╔══

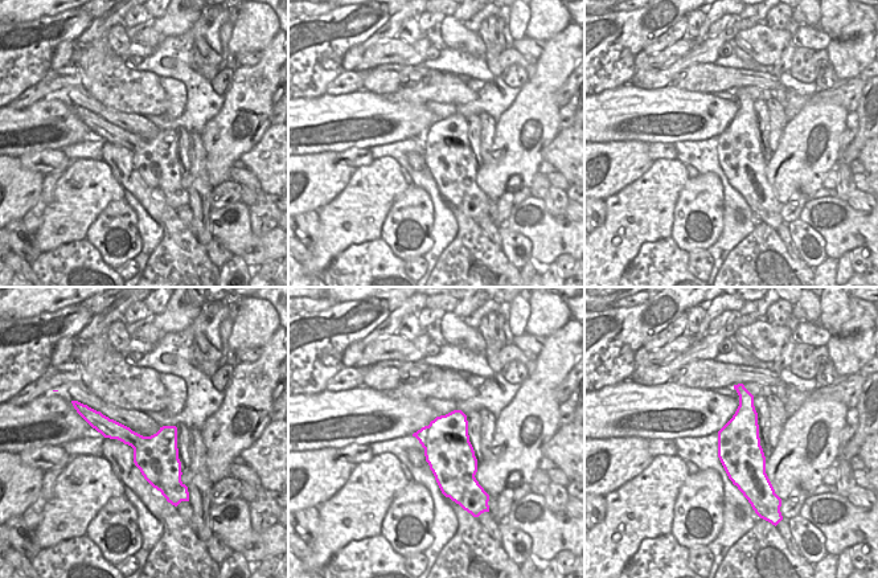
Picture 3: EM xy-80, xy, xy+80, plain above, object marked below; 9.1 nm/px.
cut(picture 2, (740, 160))
the part that leaves runs along (737, 143), (742, 144), (748, 102) in picture 2; two cells meet here

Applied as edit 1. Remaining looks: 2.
calibre changes
show(3d, 3.5 µm, back, (9.1, 6.6, 9.8))

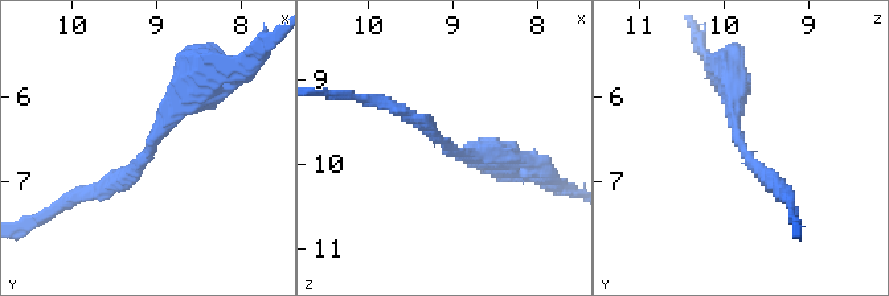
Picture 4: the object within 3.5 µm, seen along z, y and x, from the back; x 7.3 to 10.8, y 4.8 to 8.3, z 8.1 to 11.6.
arms of 200, 400 nm; need the tissue
show(em, xy, step 3, tint, (9.05, 6.50, 9.85))

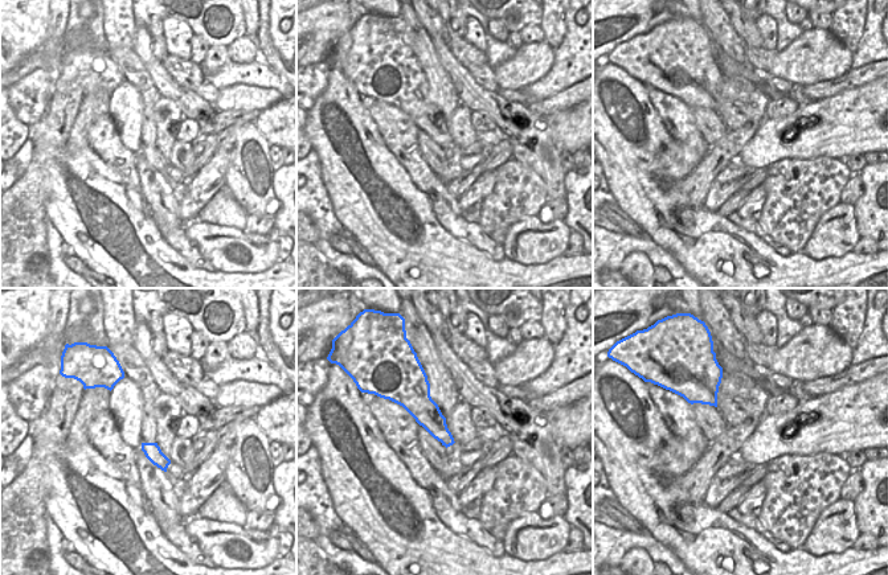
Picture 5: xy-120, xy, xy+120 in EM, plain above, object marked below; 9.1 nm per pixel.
skip()
runs along (205, 70), (140, 164), (99, 192) in picture 4; one cell here

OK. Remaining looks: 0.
finish(cut at picture 2, rest unchecked)

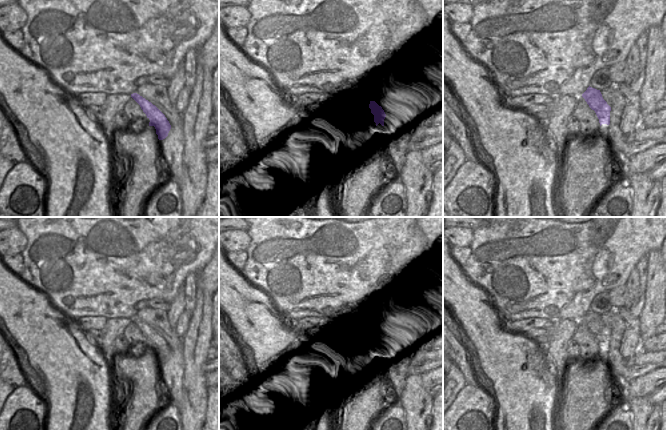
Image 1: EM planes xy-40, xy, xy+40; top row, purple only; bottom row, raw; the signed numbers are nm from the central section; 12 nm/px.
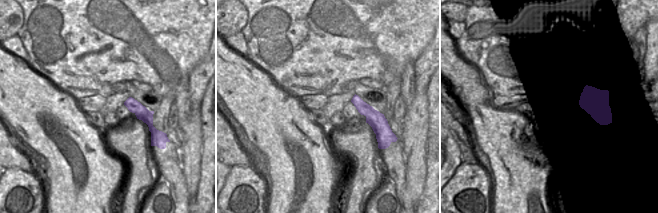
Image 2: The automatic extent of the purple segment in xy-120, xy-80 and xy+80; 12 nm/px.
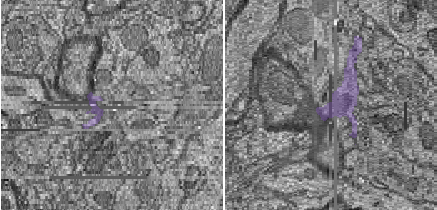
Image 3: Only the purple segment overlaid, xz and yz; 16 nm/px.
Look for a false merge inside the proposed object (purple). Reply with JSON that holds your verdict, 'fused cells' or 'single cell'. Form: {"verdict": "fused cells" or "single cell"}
{"verdict": "fused cells"}

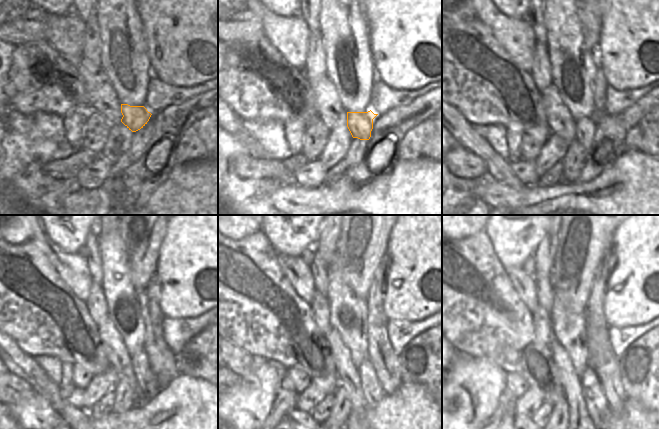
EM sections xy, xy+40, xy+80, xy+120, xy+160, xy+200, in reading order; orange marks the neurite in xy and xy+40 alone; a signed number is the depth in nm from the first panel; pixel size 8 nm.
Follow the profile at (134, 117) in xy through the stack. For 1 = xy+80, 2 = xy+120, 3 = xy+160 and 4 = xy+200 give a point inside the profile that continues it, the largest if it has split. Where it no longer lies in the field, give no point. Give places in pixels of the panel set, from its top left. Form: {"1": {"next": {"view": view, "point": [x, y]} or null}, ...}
{"1": {"next": {"view": "xy+80", "point": [585, 128]}}, "2": {"next": {"view": "xy+120", "point": [156, 358]}}, "3": {"next": {"view": "xy+160", "point": [380, 374]}}, "4": {"next": {"view": "xy+200", "point": [603, 392]}}}

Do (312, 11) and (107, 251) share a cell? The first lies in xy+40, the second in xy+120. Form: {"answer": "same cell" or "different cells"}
{"answer": "different cells"}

╚══

## [Exercise prompt]
Set down exactly the lines between the line containing "Image 3: Only" and the end of the records above, both ends included; pictures stay out.

## [Reply]
Image 3: Only the purple segment overlaid, xz and yz; 16 nm/px.
Look for a false merge inside the proposed object (purple). Reply with JSON that holds your verdict, 'fused cells' or 'single cell'. Form: {"verdict": "fused cells" or "single cell"}
{"verdict": "fused cells"}

EM sections xy, xy+40, xy+80, xy+120, xy+160, xy+200, in reading order; orange marks the neurite in xy and xy+40 alone; a signed number is the depth in nm from the first panel; pixel size 8 nm.
Follow the profile at (134, 117) in xy through the stack. For 1 = xy+80, 2 = xy+120, 3 = xy+160 and 4 = xy+200 give a point inside the profile that continues it, the largest if it has split. Where it no longer lies in the field, give no point. Give places in pixels of the panel set, from its top left. Form: {"1": {"next": {"view": view, "point": [x, y]} or null}, ...}
{"1": {"next": {"view": "xy+80", "point": [585, 128]}}, "2": {"next": {"view": "xy+120", "point": [156, 358]}}, "3": {"next": {"view": "xy+160", "point": [380, 374]}}, "4": {"next": {"view": "xy+200", "point": [603, 392]}}}

Do (312, 11) and (107, 251) share a cell? The first lies in xy+40, the second in xy+120. Form: {"answer": "same cell" or "different cells"}
{"answer": "different cells"}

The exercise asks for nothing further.